I’ll try to walk through why I think “coming up with new concepts outside what humans have thought of” is required. We want an AGI to be able to do powerful things like independent alignment research and inventing technology. (Otherwise, it’s not really an AGI, or at least doesn’t help us solve the problem that people will make more dangerous AGIs in the future, I claim.) Both these things require finding new patterns that have not been previously noticed by humans. For example, think of the OP that you just wrote. You had some idea in your head—a certain visualization and associated bundle of thoughts and intuitions and analogies—and had to work hard to try to communicate that idea to other humans like me.
I think your explanation of legibility here is basically what I have in mind, excepting that if it’s human designed it’s potentially not all encompassing. (For example, a world model that knows very little, but knows how to search for information in a library)
I think interpretability is usually a bit more narrow, and refers to developing an understanding of an illegible system. My take is that it is not “interpretability” to understand a legible system, but maybe I’m using the term differently than others here. This is why I don’t think “interpretability” applies to systems that are designed to be always-legible. (In the second graph, “interpretability” is any research that moves us upwards)
I agree that the ability to come up with totally alien and untranslateable to humans ideas gives AGI a capabilities boost.
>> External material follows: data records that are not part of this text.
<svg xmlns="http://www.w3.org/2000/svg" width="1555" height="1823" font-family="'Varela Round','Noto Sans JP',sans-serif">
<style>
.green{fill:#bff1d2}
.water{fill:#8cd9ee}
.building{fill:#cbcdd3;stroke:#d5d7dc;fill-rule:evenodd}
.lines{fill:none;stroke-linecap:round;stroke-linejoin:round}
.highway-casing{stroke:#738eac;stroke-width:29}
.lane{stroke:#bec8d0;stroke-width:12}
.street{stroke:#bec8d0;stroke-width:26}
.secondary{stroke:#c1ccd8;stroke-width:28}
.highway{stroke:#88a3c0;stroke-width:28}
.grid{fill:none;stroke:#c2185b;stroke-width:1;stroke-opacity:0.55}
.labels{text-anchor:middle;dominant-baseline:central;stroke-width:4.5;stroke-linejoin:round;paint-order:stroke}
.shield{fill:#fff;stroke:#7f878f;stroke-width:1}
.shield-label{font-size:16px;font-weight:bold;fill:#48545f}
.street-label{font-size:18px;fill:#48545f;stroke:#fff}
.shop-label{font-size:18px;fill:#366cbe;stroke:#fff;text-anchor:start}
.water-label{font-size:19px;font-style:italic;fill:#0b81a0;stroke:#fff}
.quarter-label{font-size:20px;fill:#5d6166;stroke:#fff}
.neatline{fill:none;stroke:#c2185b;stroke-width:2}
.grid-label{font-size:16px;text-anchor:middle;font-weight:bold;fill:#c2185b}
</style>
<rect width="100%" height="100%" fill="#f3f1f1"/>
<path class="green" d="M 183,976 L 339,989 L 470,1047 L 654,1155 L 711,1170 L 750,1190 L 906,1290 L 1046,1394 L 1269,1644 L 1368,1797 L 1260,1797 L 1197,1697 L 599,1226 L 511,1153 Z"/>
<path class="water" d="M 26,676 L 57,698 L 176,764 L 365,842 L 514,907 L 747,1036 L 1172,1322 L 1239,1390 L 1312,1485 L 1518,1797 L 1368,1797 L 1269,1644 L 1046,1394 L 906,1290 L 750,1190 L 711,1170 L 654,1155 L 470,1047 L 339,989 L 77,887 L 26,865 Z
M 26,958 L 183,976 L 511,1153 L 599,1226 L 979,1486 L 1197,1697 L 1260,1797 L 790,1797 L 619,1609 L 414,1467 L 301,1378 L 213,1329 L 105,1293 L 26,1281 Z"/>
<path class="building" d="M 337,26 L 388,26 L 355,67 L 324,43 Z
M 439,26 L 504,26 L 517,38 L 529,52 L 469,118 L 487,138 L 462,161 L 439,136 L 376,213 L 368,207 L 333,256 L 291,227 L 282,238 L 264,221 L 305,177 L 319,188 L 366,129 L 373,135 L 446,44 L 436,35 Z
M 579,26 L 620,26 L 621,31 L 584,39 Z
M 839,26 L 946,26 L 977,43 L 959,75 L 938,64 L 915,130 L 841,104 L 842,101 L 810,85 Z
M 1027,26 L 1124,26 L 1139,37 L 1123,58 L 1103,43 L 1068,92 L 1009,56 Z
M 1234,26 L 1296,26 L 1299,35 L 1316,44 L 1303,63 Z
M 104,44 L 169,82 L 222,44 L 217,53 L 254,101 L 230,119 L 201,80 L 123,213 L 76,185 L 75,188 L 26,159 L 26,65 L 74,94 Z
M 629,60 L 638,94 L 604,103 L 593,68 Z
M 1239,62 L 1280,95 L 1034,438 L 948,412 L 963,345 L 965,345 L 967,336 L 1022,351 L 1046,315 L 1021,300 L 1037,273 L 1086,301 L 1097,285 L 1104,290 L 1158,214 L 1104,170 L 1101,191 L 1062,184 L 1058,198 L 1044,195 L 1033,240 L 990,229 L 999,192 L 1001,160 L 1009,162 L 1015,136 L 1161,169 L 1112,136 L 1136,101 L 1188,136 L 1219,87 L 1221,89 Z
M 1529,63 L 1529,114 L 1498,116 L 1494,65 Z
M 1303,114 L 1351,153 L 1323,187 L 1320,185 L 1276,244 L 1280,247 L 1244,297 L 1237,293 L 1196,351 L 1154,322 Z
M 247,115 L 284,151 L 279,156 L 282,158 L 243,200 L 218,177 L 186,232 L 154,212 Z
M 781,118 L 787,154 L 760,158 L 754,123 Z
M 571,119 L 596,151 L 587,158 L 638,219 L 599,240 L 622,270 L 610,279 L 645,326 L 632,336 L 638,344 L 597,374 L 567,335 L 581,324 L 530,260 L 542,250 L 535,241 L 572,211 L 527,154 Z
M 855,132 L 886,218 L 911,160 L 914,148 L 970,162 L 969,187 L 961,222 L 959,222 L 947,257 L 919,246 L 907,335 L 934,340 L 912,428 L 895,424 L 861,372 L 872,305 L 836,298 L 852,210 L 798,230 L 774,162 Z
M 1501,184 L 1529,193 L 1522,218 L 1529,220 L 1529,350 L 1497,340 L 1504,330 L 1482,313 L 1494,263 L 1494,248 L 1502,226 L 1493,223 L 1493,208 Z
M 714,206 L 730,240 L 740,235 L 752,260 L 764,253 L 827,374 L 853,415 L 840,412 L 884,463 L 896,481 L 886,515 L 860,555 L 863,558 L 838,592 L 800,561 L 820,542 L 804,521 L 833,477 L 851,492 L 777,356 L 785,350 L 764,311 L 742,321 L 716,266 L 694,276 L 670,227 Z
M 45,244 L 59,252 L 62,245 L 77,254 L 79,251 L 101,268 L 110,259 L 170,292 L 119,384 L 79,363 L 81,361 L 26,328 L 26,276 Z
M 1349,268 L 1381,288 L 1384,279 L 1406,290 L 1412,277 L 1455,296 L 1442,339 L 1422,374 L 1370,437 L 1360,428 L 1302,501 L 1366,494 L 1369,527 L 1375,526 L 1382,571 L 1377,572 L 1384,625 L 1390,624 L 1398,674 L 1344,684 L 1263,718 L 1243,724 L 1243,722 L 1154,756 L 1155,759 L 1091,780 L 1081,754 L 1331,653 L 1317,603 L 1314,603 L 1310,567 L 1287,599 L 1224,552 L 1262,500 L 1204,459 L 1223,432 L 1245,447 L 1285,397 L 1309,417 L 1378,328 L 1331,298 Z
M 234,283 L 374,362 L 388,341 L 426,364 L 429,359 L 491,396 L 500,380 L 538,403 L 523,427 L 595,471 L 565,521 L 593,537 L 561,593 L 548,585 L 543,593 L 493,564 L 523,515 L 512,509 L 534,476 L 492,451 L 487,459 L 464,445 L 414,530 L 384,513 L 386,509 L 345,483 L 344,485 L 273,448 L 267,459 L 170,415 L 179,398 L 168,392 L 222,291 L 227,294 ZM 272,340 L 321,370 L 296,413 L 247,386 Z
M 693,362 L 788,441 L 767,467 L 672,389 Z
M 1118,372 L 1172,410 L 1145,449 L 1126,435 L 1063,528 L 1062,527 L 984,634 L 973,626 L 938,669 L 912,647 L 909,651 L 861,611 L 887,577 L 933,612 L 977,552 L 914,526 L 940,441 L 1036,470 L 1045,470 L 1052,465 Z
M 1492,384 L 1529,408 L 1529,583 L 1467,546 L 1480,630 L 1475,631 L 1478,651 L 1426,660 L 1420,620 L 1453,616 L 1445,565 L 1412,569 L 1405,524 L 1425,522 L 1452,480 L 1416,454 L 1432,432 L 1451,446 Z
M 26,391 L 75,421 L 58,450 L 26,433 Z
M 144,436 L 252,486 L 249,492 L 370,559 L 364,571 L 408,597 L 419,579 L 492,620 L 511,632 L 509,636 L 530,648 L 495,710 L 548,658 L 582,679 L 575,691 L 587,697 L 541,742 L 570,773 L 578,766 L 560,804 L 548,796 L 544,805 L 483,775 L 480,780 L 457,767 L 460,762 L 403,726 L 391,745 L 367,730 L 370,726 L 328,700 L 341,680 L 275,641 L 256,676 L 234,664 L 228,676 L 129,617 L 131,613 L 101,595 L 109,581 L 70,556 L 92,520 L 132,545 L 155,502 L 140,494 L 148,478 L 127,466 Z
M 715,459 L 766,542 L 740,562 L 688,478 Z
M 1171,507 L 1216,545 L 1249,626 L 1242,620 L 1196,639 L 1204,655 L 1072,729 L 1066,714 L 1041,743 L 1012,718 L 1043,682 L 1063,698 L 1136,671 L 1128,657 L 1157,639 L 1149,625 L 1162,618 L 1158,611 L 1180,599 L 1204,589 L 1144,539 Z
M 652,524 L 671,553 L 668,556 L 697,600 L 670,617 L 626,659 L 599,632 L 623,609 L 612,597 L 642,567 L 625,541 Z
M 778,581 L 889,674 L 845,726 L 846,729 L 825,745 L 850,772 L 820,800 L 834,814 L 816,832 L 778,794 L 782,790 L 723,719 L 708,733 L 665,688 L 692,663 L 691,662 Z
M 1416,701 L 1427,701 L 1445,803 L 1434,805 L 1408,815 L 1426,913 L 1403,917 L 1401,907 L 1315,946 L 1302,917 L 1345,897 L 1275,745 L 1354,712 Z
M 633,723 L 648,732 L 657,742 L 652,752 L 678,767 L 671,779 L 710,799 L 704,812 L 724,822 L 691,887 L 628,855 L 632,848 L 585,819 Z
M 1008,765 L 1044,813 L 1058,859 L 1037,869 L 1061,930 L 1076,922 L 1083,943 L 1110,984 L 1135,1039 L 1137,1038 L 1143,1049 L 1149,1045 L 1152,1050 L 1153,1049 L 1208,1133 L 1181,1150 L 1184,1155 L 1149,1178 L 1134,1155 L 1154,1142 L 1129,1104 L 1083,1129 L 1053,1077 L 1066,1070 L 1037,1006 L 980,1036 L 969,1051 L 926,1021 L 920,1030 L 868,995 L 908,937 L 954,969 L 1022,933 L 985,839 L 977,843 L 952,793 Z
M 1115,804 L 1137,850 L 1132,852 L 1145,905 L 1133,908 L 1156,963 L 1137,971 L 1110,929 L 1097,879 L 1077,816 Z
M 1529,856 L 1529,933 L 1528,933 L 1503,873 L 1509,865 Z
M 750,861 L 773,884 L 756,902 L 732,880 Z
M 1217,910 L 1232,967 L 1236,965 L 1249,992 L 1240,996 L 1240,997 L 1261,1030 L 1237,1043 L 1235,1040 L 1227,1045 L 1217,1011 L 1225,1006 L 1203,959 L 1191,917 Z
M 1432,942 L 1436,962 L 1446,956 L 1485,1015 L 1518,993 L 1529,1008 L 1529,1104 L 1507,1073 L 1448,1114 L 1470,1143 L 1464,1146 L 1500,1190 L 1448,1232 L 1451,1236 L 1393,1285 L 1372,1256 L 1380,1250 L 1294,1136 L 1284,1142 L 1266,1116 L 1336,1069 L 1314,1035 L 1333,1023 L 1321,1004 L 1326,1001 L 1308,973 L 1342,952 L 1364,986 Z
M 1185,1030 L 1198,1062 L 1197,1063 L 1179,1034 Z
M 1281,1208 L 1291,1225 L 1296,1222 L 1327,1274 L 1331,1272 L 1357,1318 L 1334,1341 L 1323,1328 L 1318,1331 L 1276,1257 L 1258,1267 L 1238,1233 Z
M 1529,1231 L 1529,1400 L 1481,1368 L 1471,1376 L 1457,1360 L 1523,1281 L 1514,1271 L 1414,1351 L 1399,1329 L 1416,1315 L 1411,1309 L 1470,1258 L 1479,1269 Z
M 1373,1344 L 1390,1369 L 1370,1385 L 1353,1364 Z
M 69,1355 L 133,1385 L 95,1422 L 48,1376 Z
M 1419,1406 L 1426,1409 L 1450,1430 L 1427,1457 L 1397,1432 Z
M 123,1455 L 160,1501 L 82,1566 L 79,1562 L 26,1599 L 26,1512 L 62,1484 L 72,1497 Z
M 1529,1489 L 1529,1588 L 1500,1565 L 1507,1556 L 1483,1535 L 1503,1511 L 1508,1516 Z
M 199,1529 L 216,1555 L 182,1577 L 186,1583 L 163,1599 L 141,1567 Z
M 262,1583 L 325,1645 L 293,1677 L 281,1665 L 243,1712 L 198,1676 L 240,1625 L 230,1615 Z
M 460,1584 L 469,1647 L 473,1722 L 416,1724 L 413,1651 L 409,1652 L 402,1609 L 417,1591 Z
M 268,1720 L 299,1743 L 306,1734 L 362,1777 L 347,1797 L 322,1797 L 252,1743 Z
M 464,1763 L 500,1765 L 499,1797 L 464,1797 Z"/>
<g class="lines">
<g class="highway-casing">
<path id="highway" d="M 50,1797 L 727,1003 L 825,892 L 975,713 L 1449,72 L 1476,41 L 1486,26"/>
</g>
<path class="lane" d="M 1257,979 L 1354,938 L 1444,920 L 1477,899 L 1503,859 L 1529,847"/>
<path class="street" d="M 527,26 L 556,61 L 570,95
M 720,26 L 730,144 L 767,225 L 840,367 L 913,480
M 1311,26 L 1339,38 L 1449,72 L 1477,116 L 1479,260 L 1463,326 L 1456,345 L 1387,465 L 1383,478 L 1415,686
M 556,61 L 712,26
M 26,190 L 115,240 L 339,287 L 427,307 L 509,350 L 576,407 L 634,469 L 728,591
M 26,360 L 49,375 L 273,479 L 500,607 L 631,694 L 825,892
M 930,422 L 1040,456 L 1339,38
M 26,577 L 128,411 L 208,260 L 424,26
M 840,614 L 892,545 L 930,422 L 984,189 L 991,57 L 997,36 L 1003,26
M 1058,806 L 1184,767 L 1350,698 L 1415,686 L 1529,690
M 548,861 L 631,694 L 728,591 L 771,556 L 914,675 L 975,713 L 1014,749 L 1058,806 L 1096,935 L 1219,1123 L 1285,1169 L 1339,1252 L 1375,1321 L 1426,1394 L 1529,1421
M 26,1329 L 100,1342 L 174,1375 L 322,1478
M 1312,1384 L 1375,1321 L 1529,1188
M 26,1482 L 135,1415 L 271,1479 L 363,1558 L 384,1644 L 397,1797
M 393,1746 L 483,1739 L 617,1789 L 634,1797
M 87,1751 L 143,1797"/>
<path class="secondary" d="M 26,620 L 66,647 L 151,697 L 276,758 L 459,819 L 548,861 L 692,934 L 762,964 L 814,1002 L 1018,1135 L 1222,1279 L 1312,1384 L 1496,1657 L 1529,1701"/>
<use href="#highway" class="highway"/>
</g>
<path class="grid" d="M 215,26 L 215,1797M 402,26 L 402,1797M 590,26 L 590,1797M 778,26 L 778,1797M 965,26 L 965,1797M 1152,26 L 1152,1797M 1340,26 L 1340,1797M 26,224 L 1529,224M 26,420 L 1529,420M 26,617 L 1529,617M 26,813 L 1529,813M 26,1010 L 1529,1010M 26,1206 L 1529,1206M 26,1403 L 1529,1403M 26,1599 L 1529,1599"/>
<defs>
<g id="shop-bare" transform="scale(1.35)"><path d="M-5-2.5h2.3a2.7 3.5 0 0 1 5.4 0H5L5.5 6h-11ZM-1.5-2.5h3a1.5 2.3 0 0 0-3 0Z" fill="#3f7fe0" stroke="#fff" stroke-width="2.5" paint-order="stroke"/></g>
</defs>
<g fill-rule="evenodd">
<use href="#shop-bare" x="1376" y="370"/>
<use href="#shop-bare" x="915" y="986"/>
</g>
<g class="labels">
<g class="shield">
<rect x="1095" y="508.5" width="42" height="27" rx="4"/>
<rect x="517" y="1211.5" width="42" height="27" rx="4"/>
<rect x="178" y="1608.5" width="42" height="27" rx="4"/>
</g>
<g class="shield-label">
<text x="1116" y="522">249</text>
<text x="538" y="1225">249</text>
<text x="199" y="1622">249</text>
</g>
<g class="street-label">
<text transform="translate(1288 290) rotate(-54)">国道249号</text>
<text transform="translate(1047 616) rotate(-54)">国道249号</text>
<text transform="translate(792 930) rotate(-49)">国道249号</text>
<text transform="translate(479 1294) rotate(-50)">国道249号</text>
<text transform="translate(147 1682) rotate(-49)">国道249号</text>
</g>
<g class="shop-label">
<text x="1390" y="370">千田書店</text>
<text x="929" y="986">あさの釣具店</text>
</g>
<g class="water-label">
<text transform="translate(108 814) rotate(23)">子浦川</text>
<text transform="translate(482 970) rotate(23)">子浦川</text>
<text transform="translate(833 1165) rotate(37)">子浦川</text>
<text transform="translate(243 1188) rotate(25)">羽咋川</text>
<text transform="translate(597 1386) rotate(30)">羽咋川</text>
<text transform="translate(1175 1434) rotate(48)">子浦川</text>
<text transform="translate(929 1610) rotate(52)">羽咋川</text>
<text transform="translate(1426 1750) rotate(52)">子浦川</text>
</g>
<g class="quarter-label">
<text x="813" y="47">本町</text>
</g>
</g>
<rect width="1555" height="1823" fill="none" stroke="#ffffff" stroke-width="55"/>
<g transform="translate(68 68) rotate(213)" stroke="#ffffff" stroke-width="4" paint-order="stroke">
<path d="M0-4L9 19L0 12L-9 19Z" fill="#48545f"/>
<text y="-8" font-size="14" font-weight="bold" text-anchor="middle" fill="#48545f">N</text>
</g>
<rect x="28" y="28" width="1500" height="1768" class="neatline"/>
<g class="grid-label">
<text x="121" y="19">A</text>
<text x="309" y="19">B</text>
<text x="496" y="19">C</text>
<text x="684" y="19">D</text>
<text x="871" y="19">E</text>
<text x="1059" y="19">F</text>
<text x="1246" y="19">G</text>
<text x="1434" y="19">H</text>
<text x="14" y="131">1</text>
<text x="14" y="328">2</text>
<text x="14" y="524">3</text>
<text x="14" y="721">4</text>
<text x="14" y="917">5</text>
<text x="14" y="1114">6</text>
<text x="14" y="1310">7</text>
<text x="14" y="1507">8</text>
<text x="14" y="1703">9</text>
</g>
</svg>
I do think that requiring a system to only use legible cognition and reasoning is a big “alignment tax”. However I don’t think that this tax is equivalent to a strong proof that legible AGI is impossible.
I think my central point of disagreement with this comment is that I do think that it’s possible to have compact world models (or at least compact enough to matter). I think if there was a strong proof that it was not possible to have a generally intelligent agent with a compact world model (or a compact function which is able to estimate and approximate a world model), that would be an update for me.
(For the record, I think of myself as a generally intelligent agent with a compact world model)
In what sense? Your world-model is built out of ~100 trillion synapses, storing all sorts of illegible information including “the way my friend sounds when he talks with his mouth full” and “how it feels to ride a bicycle whose gears need lubrication”.
That seems very different though! The GPT-3 source code is rather compact (gradient descent etc.); combine it with data and you get a huge and extraordinarily complicated illegible world-model (or just plain “model” in the GPT-3 case, if you prefer).
Likewise, the human brain has a learning algorithm that builds a world-model. The learning algorithm is (I happen to think) a compact easily-human-legible algorithm involving pattern recognition and gradient descent and so on. But the world-model built by that learning algorithm is super huge and complicated.
Sorry if I’m misunderstanding.
I’ll try to walk through why I think “coming up with new concepts outside what humans have thought of” is required. We want an AGI to be able to do powerful things like independent alignment research and inventing technology. (Otherwise, it’s not really an AGI, or at least doesn’t help us solve the problem that people will make more dangerous AGIs in the future, I claim.) Both these things require finding new patterns that have not been previously noticed by humans. For example, think of the OP that you just wrote. You had some idea in your head—a certain visualization and associated bundle of thoughts and intuitions and analogies—and had to work hard to try to communicate that idea to other humans like me.
Again, sorry if I’m misunderstanding.